• **Set problem**:
Put everything in the records from the line containing "scientific name: Alliaria petiolata" down to the line containing "common name: Greater celandine", both included, into a numbered list with blank lines skipped. Leave the pictures out of your answer.

• **Available records**:
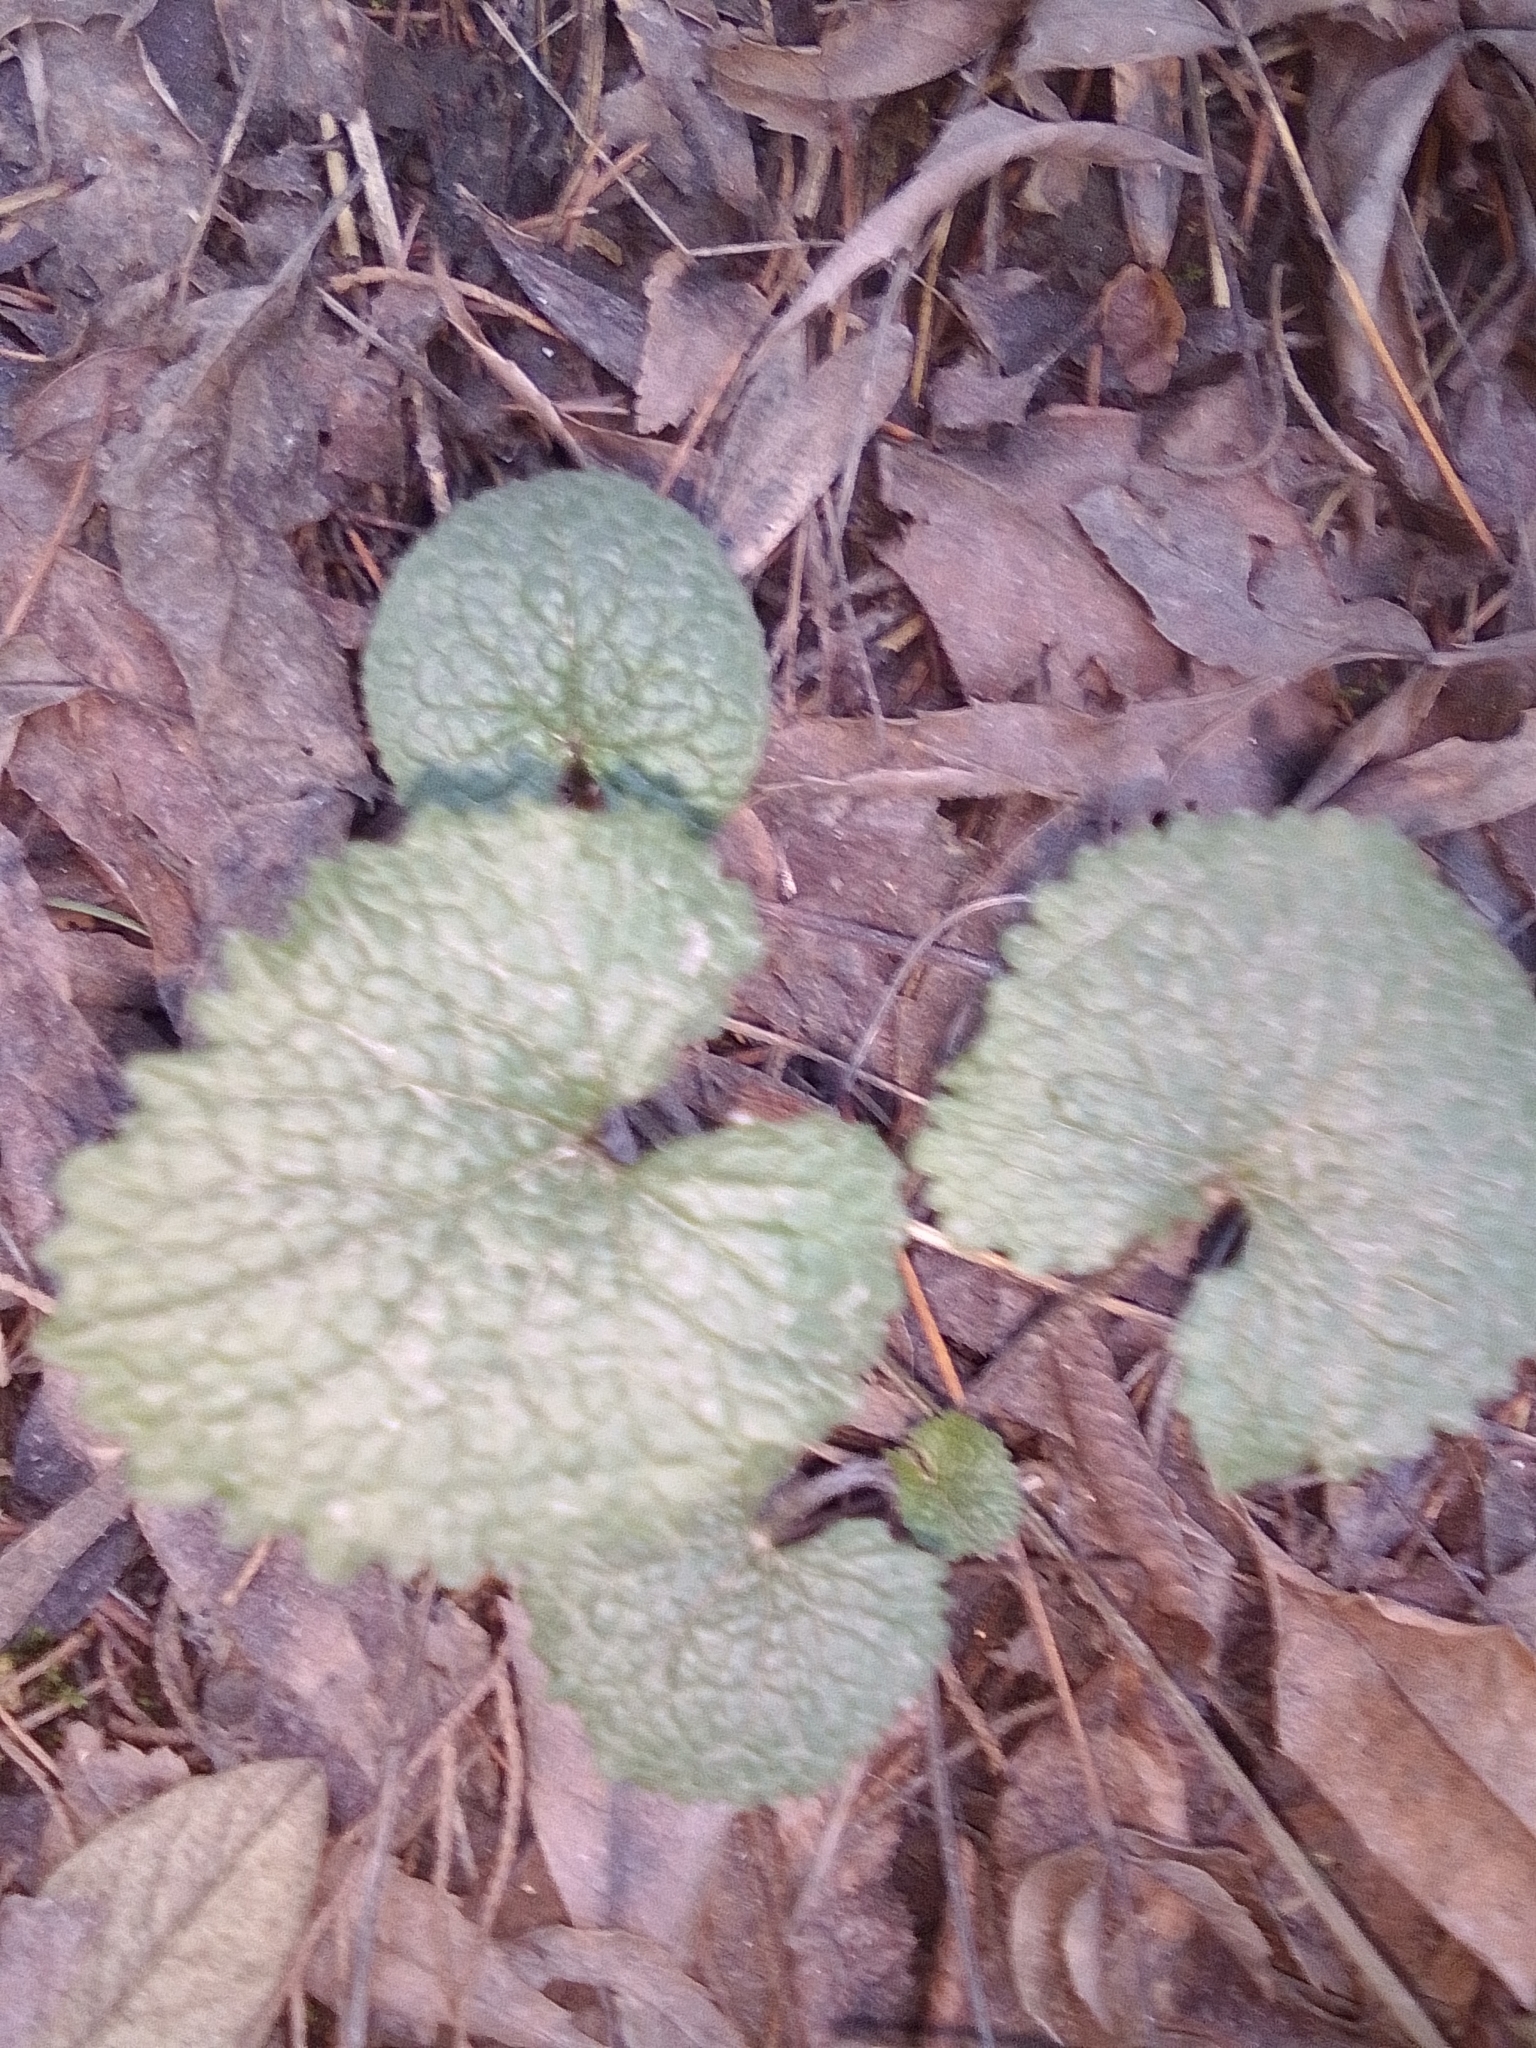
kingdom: Plantae
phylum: Tracheophyta
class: Magnoliopsida
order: Brassicales
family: Brassicaceae
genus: Alliaria
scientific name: Alliaria petiolata
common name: Garlic mustard
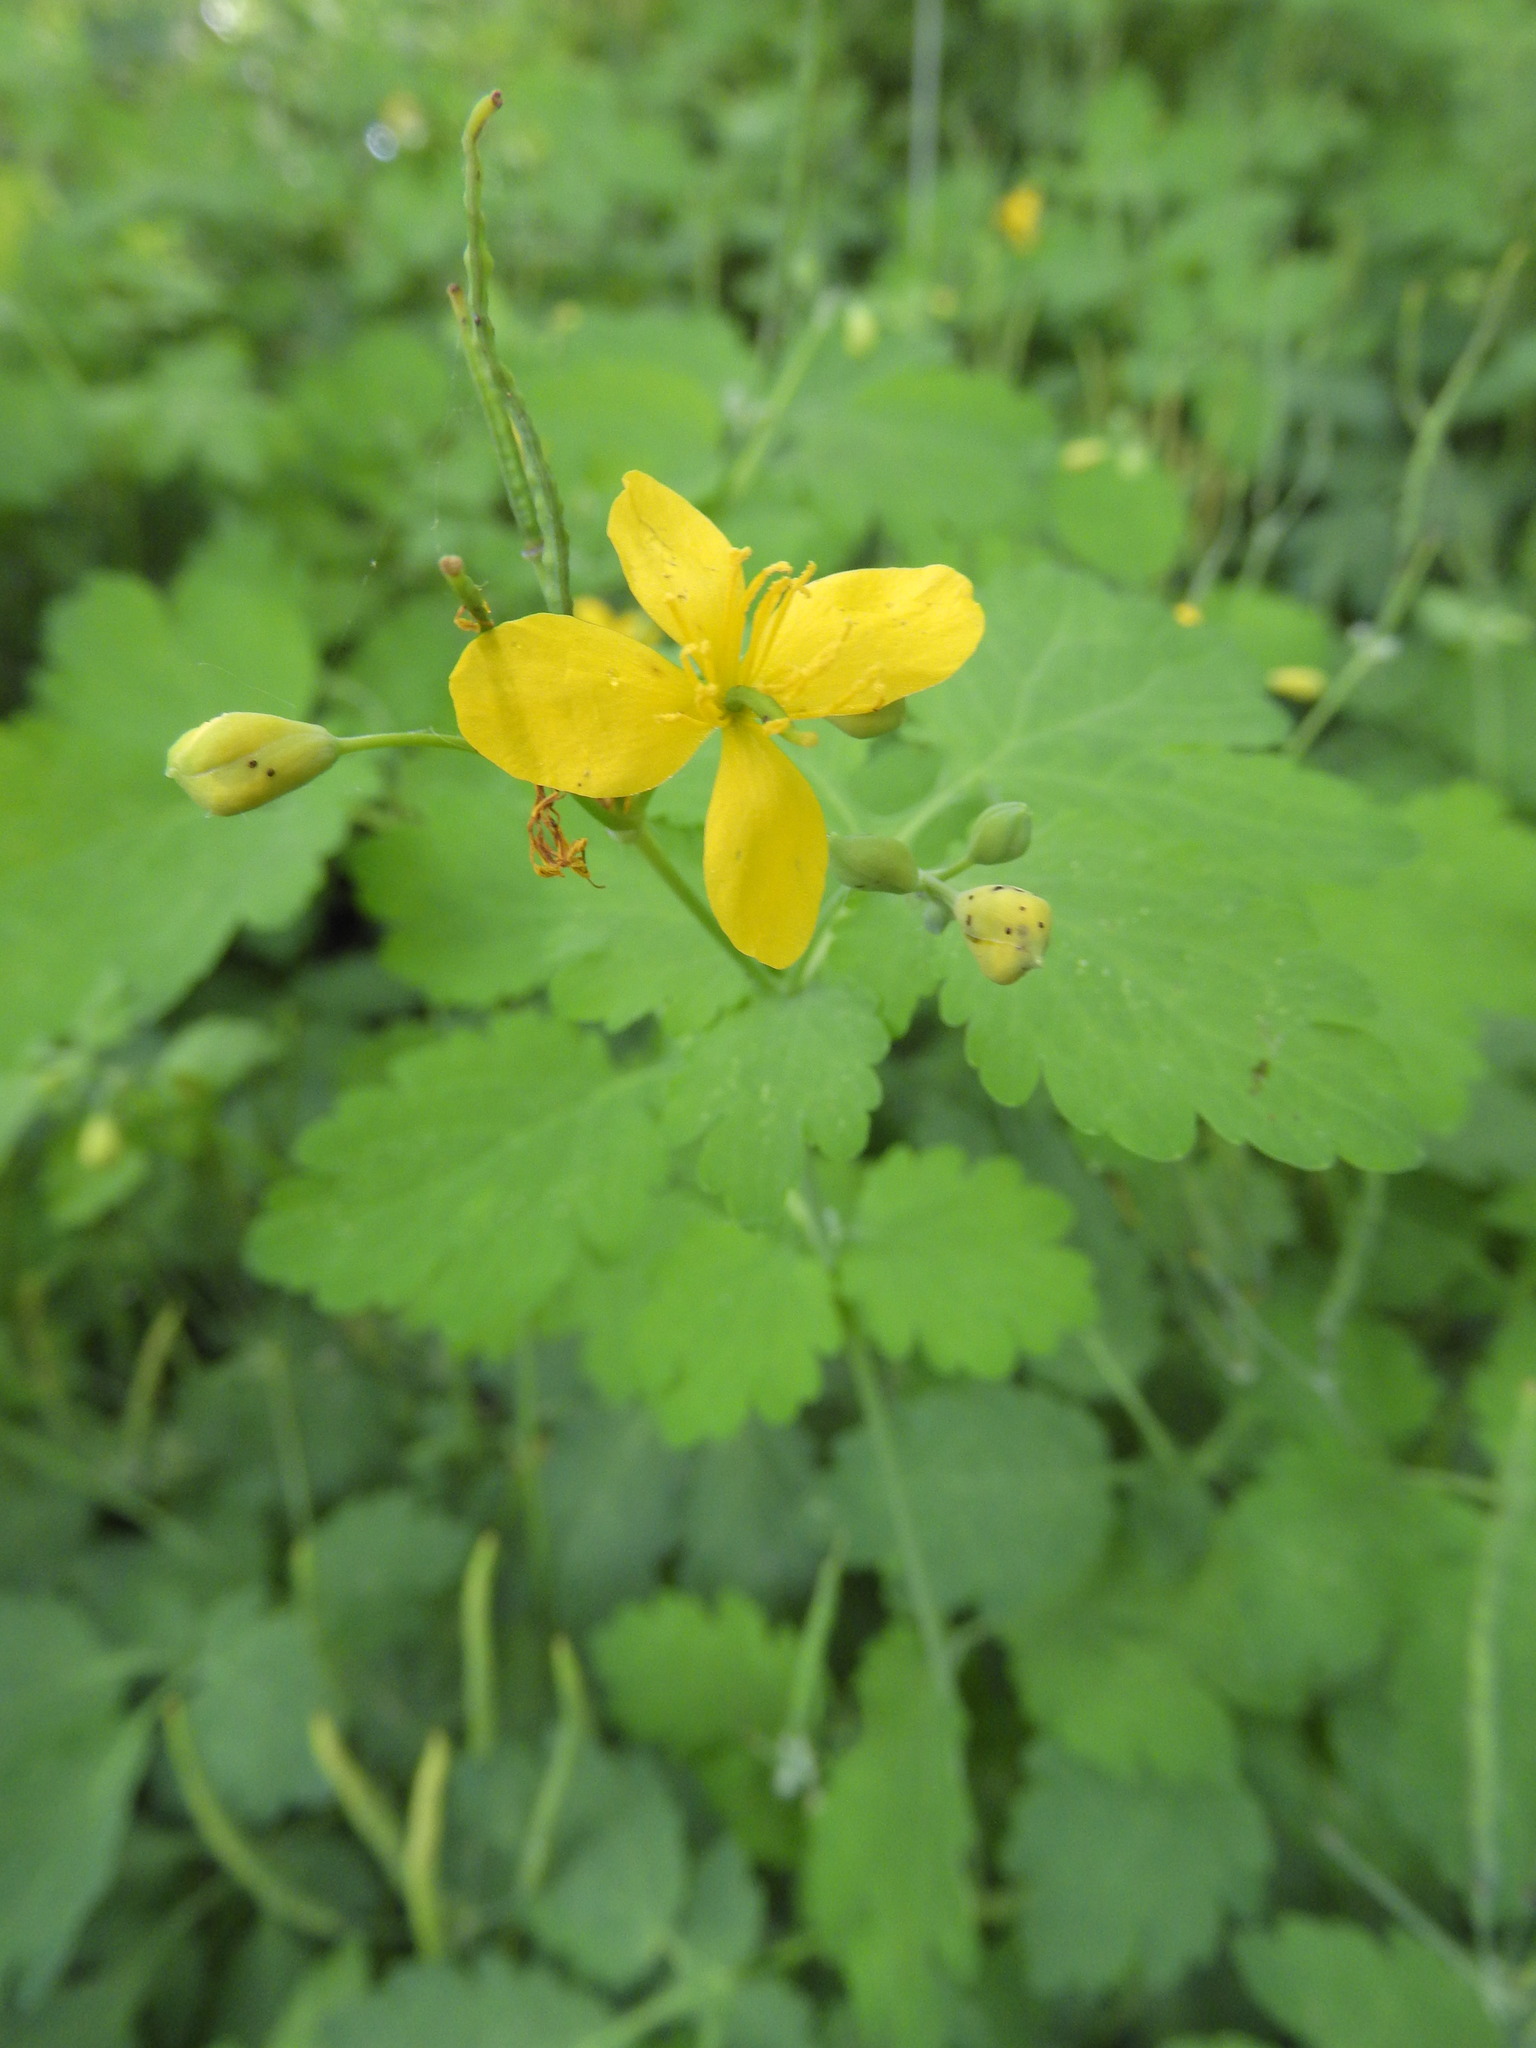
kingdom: Plantae
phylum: Tracheophyta
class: Magnoliopsida
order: Ranunculales
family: Papaveraceae
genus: Chelidonium
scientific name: Chelidonium majus
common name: Greater celandine
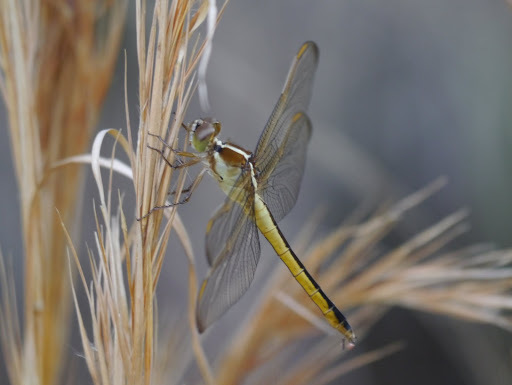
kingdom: Animalia
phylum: Arthropoda
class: Insecta
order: Odonata
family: Libellulidae
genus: Libellula
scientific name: Libellula needhami
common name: Needham's skimmer
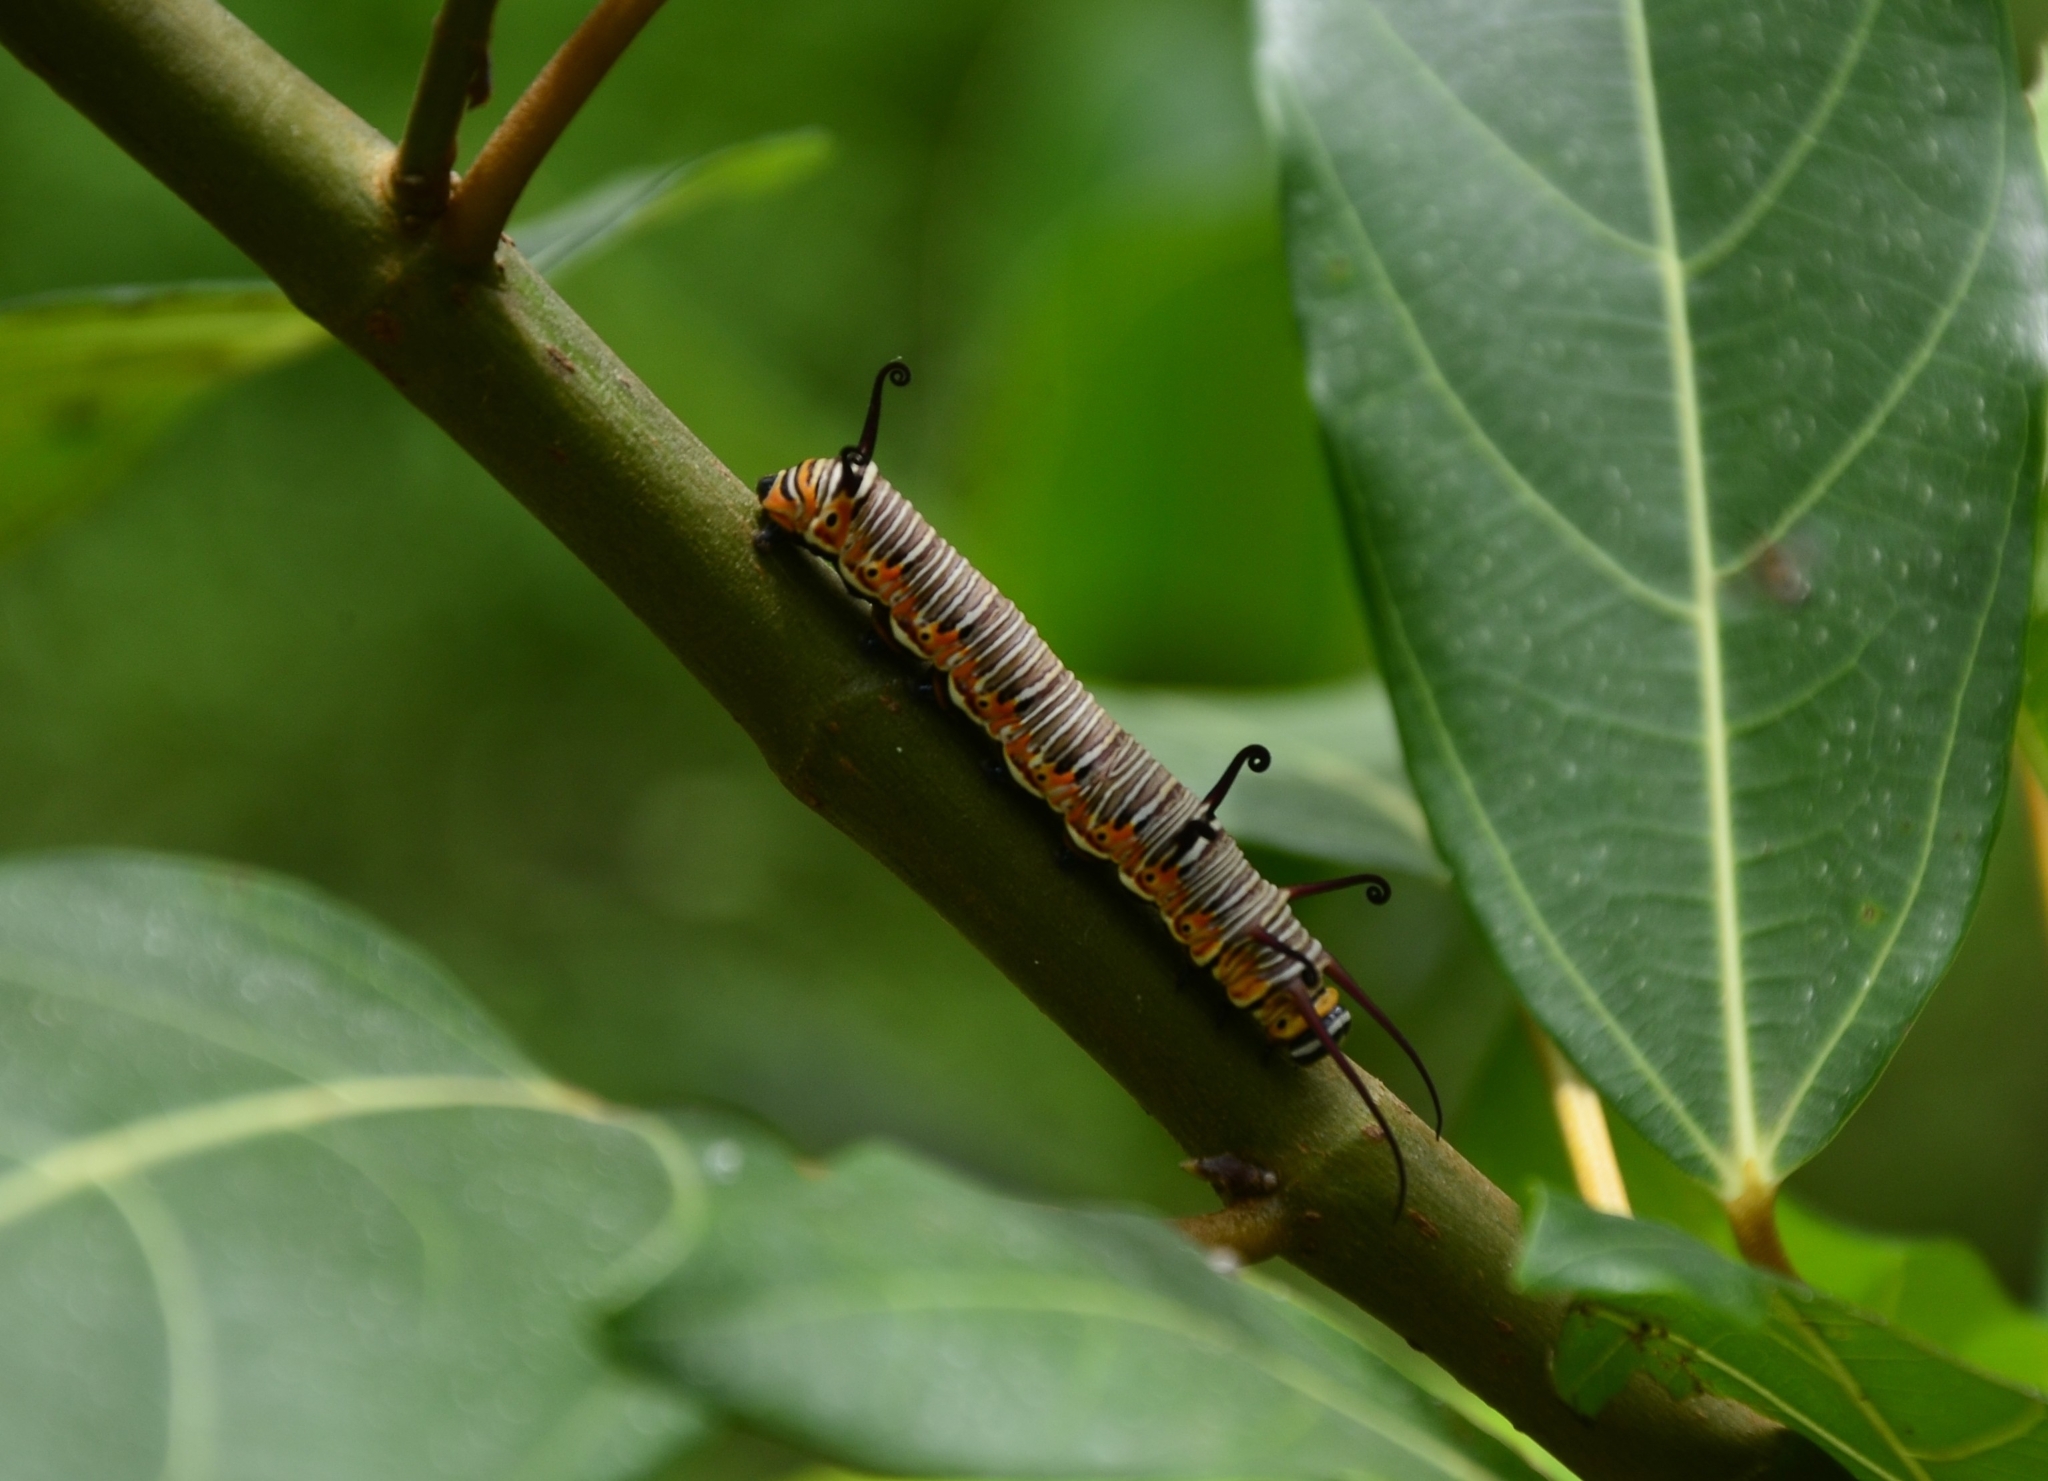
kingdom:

• **Answer below**:
1. scientific name: Alliaria petiolata
2. common name: Garlic mustard
3. kingdom: Plantae
4. phylum: Tracheophyta
5. class: Magnoliopsida
6. order: Ranunculales
7. family: Papaveraceae
8. genus: Chelidonium
9. scientific name: Chelidonium majus
10. common name: Greater celandine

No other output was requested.